Davies' scripts featuring Slade as a crazy young inventor were acknowledged as his first forays into writing television drama and helped launch his writing career. Slade last appeared as a guest presenter on the final series directed by Trevor Stephenson-Long before pursuing a career in arts education and school leadership. Slade is credited as the longest-serving presenter in the cult television show's near 21-year run on network BBC 1.

Slade is adopted and hails from Cardiff where he attended Whitchurch High School. He is featured in Russell T Davies' biography: T is for Television: The Small Screen Adventures of Russell T Davies (2008). In the book Davies reveals that he had great plans for Slade and some other characters from the series in a new TV Drama. However, the casting was overruled by the then head of Children's Television, Anna Home.

Slade is a keen musician with ABRSM grade 8s in both piano and violin. He was also a member of the HTV (now ITV1 Wales) Drama Workshop where he studied acting and performance with director Peter Wooldridge alongside contemporaries Jan Anderson and Hollywood star, Ioan Gruffudd.

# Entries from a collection

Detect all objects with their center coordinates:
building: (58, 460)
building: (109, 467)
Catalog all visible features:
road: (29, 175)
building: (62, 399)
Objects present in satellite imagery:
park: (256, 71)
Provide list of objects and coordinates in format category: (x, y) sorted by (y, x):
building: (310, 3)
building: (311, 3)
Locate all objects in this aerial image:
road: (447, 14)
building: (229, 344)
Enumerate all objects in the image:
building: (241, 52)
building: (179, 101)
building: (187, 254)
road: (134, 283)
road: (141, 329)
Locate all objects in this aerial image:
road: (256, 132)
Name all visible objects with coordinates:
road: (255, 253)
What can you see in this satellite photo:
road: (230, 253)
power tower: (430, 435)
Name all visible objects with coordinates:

# What this task involves
Please repeat the text about Slade, starting with "Davies' scripts featuring" and going on through "network BBC 1.", and swap "inventor" for "scientist". The entries play no part in this exercise.

# Answer to this exercise
Davies' scripts featuring Slade as a crazy young scientist were acknowledged as his first forays into writing television drama and helped launch his writing career. Slade last appeared as a guest presenter on the final series directed by Trevor Stephenson-Long before pursuing a career in arts education and school leadership. Slade is credited as the longest-serving presenter in the cult television show's near 21-year run on network BBC 1.